Keypoint correspondence data

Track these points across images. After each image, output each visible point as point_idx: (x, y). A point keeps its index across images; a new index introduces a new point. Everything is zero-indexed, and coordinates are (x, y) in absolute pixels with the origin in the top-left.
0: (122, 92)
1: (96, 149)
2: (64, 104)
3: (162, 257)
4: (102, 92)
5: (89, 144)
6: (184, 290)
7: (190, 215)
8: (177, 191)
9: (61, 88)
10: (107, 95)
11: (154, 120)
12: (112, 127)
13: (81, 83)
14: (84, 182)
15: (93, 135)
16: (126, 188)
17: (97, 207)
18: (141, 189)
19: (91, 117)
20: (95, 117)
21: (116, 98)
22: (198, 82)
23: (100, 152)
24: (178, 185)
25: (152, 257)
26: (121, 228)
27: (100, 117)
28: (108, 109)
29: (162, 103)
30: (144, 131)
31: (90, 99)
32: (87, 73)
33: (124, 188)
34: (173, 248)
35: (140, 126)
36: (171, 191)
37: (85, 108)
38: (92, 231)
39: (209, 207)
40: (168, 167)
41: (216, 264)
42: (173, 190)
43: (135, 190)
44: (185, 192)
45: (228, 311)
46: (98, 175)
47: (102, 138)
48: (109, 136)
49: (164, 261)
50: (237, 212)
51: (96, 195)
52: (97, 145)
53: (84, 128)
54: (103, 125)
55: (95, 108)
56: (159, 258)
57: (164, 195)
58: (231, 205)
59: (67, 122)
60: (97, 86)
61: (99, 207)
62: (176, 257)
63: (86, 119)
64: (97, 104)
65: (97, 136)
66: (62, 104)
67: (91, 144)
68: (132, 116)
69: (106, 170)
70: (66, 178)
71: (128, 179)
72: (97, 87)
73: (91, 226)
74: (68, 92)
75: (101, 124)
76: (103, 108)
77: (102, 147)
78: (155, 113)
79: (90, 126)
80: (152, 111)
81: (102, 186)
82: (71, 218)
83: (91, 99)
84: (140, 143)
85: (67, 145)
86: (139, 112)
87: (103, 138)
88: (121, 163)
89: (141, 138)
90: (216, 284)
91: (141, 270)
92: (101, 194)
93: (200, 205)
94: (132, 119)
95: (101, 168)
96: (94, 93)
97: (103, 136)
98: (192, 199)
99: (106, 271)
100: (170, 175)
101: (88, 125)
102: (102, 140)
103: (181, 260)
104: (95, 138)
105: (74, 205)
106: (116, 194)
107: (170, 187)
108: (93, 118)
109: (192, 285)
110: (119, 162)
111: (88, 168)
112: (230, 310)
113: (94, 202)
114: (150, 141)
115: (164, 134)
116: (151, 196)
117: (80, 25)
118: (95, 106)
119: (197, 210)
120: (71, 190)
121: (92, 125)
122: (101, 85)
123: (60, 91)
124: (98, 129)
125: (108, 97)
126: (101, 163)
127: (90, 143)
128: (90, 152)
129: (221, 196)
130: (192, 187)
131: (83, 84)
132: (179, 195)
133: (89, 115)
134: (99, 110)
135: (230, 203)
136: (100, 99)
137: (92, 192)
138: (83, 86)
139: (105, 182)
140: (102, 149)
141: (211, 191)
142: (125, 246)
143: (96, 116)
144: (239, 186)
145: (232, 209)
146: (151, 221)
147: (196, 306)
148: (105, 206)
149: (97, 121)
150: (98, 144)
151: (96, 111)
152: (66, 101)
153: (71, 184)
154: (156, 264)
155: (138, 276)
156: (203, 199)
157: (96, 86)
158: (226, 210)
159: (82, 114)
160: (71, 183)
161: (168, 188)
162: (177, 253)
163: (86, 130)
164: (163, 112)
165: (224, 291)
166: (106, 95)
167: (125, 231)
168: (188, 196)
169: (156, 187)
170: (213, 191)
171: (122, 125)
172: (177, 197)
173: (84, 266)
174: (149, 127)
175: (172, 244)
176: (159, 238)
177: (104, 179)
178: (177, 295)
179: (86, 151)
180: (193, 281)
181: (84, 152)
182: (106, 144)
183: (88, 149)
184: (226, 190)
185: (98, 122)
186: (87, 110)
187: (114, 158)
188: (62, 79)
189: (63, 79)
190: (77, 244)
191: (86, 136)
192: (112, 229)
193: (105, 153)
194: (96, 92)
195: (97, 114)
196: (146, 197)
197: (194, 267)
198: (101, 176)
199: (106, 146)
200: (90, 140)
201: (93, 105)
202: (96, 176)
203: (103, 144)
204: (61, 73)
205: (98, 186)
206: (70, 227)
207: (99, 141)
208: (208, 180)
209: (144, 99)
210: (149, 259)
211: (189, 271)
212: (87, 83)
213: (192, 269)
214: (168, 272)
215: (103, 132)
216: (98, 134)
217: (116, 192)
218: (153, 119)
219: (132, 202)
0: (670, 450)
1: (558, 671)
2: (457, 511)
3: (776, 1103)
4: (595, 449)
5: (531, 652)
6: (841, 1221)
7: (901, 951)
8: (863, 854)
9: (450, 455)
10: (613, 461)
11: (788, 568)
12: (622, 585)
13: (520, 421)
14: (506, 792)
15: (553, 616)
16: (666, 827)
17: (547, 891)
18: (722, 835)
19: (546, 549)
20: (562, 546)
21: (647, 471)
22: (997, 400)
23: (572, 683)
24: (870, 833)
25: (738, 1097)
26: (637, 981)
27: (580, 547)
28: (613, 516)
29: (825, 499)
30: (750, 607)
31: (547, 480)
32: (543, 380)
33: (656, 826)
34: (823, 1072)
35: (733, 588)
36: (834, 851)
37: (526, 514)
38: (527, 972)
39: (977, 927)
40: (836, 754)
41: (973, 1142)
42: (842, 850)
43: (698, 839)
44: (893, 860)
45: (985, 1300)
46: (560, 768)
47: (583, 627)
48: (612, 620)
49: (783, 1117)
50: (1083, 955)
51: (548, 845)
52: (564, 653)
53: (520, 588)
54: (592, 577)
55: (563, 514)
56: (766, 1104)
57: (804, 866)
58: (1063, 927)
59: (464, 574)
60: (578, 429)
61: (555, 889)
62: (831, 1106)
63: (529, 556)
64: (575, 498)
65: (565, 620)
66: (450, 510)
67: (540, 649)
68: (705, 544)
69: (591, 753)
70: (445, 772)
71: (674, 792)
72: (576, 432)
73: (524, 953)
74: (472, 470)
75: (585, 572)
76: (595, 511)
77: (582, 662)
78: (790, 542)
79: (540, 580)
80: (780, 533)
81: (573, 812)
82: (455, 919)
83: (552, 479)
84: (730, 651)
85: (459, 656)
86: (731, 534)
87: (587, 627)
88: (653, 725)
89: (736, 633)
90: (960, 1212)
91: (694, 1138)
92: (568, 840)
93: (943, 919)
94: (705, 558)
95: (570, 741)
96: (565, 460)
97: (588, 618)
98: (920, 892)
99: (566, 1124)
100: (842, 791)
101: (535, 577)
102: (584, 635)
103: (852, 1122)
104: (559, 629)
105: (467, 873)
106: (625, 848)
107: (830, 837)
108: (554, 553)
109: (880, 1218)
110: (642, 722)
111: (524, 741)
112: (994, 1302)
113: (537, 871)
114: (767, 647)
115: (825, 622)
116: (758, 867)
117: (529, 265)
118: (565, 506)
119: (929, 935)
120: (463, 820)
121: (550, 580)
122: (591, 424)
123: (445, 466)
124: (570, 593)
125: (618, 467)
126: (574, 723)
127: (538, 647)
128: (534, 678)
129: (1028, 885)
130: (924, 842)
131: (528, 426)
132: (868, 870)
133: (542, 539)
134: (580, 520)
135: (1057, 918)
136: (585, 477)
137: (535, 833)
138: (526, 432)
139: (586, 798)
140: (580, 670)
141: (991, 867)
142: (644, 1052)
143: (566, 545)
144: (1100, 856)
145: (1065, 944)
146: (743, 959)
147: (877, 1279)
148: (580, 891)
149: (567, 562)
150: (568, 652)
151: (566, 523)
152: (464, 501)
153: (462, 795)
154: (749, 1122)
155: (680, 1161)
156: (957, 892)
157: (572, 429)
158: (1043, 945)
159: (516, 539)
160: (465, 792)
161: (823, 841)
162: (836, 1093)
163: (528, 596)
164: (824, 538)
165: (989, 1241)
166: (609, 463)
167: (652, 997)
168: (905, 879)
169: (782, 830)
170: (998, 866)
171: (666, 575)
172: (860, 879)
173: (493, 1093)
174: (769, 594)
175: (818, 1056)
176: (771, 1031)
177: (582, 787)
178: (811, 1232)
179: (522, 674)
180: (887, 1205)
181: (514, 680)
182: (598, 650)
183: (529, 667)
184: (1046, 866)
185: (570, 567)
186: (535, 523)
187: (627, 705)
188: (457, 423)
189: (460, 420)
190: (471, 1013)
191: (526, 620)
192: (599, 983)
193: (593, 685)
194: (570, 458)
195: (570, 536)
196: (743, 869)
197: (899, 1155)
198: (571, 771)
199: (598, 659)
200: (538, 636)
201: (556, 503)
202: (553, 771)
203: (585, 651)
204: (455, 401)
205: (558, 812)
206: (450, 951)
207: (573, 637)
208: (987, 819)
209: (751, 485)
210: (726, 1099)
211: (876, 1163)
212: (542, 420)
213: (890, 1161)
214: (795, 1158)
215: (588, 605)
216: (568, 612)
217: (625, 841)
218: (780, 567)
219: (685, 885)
--
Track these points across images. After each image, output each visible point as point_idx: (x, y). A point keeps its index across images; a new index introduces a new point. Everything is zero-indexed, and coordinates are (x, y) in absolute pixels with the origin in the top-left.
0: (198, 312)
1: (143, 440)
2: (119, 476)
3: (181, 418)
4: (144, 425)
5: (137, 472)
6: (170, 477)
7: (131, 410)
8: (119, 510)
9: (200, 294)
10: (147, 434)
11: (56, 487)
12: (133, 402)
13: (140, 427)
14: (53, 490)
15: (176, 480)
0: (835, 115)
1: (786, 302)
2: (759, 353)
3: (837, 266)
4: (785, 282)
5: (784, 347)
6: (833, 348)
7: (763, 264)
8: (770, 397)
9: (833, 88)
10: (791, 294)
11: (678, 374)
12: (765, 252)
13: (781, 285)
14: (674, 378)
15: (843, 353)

# Aim of the task:
Above are the records. Print exactly, and only, the lines from the line with "136: (100, 99)" to the line with "166: (106, 95)", both inclusive.

# Task response:
136: (100, 99)
137: (92, 192)
138: (83, 86)
139: (105, 182)
140: (102, 149)
141: (211, 191)
142: (125, 246)
143: (96, 116)
144: (239, 186)
145: (232, 209)
146: (151, 221)
147: (196, 306)
148: (105, 206)
149: (97, 121)
150: (98, 144)
151: (96, 111)
152: (66, 101)
153: (71, 184)
154: (156, 264)
155: (138, 276)
156: (203, 199)
157: (96, 86)
158: (226, 210)
159: (82, 114)
160: (71, 183)
161: (168, 188)
162: (177, 253)
163: (86, 130)
164: (163, 112)
165: (224, 291)
166: (106, 95)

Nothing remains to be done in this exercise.